> Assignment 1:
According to Webster in the excerpt about bringing maturity onto a company board, how many high-caliber directors are currently looking for work as non-execs?

> Excerpted text:
[Start of section]
You can bring maturity onto your team as a permanent board member or in a non-executive capacity. But if you expect them to contribute to the funding, thinking and planning of the business, then having a once-a-month non-exec isn't going to be much help. You're better off having permanent maturity on the board – or a non-exec who has invested in the business.

According to Snapes, young management teams should ideally go the permanent rather than non-executive route as their CEO is unlikely to have sufficient experience. But if you've got a strong CEO, then you can afford to have a less involved non-executive presence. “A good choice might be someone with sector-specific knowledge, who can open doors, knows everybody and knows what drives the market,” Snapes suggests.

If you want a mature non-exec, you're spoilt for choice. According to Webster, there are currently 65,000 high calibre directors looking for work as non-execs, who have been made redundant or taken early retirement. Most are financially independent and are now hoping to put something back into the business community. They enjoy coaching and mentoring young management teams. And they don't have to cost much, he insists. “They're not working for money, they're working for the intellectual challenge.”

Just as the saying “old head on young shoulders” suggests, the ideal for any board is to aim for a mix of ages, so that youth and maturity can complement each other. They bring different characteristics, skills and experience to strengthen company leadership.
[End of section]
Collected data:
[Start of section]
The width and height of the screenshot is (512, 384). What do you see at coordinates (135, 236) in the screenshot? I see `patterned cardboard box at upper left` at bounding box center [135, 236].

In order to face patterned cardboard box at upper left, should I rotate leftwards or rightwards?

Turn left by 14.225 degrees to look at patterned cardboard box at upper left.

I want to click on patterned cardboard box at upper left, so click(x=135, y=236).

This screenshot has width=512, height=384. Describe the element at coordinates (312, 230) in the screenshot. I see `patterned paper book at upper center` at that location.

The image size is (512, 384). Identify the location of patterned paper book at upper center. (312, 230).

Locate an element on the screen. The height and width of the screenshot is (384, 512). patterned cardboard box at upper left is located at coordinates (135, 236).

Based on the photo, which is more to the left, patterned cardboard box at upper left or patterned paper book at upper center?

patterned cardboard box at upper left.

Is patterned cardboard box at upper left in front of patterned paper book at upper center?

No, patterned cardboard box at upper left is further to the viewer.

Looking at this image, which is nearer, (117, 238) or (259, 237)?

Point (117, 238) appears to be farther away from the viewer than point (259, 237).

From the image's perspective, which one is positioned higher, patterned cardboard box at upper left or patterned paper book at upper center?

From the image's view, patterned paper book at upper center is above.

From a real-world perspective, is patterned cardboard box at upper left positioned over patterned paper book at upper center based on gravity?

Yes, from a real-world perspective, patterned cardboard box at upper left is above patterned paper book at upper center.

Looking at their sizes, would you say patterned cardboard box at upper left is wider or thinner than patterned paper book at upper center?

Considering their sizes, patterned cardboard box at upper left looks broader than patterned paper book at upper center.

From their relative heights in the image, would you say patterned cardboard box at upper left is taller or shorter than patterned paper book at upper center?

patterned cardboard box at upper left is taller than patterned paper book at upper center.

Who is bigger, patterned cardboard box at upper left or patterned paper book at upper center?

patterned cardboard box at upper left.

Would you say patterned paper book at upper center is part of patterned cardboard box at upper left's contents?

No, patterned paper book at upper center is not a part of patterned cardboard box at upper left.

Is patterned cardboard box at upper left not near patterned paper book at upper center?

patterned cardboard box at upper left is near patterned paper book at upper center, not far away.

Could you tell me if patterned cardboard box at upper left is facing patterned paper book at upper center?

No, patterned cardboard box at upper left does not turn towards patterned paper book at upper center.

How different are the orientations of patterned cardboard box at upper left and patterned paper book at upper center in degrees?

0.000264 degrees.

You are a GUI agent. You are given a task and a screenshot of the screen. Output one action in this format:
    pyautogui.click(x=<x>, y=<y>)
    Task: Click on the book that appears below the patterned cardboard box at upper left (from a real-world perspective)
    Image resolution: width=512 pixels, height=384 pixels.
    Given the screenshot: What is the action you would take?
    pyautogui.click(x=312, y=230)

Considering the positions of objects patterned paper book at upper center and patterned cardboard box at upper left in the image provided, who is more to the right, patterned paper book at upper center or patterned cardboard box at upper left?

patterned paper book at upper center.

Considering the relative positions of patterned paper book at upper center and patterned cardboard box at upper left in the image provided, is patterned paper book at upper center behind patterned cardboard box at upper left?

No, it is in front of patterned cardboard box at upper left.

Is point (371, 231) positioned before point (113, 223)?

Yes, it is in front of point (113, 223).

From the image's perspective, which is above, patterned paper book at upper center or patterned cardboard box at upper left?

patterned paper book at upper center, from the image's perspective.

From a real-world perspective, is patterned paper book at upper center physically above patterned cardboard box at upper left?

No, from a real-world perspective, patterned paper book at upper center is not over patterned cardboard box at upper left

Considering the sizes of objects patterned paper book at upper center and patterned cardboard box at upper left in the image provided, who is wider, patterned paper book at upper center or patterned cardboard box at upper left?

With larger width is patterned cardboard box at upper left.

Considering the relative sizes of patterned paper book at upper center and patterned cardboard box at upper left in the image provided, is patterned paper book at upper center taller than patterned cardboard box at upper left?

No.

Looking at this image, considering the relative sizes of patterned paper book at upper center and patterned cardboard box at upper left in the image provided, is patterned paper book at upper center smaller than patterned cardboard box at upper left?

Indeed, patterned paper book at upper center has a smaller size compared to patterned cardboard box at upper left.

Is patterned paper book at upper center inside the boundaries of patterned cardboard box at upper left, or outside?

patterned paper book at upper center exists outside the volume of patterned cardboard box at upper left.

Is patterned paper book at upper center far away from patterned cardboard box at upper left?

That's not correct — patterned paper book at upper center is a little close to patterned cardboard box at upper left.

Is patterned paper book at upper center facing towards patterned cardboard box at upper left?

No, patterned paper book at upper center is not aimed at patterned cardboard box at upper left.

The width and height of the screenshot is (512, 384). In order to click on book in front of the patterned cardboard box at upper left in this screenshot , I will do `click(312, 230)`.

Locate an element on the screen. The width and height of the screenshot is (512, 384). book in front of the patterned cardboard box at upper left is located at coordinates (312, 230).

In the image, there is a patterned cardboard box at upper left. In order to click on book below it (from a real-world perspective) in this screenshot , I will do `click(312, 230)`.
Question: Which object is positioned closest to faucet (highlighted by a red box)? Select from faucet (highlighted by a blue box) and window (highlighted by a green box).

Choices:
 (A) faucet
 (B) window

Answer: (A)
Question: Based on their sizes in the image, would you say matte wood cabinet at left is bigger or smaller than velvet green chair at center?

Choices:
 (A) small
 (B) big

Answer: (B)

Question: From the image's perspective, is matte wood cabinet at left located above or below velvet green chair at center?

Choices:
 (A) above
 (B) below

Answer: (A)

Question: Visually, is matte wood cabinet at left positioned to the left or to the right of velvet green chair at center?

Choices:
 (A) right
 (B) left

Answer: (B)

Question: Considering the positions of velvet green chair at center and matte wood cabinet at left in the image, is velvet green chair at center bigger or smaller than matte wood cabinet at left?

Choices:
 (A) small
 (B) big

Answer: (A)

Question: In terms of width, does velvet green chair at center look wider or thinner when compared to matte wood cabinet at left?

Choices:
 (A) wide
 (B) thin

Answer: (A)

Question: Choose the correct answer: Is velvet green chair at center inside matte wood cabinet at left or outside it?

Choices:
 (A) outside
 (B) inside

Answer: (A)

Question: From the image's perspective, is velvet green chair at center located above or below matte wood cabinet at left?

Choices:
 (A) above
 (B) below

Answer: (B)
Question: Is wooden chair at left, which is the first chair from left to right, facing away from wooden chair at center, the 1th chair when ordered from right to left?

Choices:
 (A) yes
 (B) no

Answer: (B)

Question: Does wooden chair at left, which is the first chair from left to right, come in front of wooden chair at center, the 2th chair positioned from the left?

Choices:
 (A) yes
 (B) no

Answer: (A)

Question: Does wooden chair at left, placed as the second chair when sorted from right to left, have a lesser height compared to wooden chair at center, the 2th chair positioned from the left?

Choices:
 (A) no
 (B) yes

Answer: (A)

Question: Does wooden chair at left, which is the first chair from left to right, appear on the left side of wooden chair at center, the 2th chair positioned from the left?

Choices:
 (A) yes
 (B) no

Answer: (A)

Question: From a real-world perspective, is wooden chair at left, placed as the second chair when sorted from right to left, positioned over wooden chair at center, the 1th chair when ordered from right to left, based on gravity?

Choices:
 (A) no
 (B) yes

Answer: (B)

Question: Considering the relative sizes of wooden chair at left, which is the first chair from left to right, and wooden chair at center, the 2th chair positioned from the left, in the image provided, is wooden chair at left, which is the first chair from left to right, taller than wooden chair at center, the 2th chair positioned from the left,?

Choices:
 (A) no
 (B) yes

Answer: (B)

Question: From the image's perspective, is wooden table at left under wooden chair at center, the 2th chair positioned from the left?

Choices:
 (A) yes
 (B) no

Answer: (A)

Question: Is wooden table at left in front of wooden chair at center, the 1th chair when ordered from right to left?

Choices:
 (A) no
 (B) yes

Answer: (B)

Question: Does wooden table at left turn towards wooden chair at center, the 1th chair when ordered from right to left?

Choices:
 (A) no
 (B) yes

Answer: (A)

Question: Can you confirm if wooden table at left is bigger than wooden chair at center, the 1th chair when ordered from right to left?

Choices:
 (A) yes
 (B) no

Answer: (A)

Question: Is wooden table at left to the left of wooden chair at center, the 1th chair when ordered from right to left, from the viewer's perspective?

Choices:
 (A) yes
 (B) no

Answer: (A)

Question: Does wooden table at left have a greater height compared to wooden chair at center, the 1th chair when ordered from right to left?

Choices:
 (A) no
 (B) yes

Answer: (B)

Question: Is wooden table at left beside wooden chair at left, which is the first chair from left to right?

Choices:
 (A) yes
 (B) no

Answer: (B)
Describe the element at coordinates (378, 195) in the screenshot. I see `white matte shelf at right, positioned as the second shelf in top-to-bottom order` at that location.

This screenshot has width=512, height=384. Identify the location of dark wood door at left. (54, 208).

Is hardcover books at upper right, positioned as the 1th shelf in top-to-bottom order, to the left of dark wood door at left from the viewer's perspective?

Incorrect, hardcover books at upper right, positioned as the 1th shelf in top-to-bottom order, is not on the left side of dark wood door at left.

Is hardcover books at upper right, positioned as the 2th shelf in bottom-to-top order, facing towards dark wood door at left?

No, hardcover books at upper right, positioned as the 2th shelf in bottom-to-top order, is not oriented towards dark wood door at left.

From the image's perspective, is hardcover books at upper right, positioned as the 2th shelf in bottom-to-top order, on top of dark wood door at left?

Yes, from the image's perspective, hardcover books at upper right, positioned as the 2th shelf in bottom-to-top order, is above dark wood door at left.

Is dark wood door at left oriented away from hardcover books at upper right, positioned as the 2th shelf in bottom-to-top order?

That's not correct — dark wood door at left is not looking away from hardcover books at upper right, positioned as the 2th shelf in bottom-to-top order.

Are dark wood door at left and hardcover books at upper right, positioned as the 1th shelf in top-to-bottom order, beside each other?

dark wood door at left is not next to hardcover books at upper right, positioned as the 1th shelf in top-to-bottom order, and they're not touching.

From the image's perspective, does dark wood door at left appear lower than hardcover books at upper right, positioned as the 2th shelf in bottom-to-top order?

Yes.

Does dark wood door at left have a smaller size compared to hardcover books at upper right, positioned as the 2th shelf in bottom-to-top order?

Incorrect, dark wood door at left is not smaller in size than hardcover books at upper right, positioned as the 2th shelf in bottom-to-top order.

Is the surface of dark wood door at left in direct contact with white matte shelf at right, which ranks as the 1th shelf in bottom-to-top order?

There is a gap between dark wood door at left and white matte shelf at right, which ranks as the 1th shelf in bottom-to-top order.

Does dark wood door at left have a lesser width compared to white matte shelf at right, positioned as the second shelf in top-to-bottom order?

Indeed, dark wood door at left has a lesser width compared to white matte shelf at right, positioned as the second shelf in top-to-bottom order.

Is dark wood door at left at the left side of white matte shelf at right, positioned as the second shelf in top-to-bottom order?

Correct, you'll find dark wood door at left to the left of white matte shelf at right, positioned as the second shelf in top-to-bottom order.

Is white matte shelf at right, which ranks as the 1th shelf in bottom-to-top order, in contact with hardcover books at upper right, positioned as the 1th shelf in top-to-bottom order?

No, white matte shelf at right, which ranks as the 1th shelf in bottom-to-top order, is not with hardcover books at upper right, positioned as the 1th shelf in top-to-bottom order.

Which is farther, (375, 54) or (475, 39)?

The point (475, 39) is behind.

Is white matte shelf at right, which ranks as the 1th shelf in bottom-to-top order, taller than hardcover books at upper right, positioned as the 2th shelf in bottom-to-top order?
[End of section]
> Assignment 2:
Reproduce the collected data from its first line up to and including the line with "I want to click".

> Task result 1:
65,000.

> Task result 2:
The width and height of the screenshot is (512, 384). What do you see at coordinates (135, 236) in the screenshot? I see `patterned cardboard box at upper left` at bounding box center [135, 236].

In order to face patterned cardboard box at upper left, should I rotate leftwards or rightwards?

Turn left by 14.225 degrees to look at patterned cardboard box at upper left.

I want to click on patterned cardboard box at upper left, so click(x=135, y=236).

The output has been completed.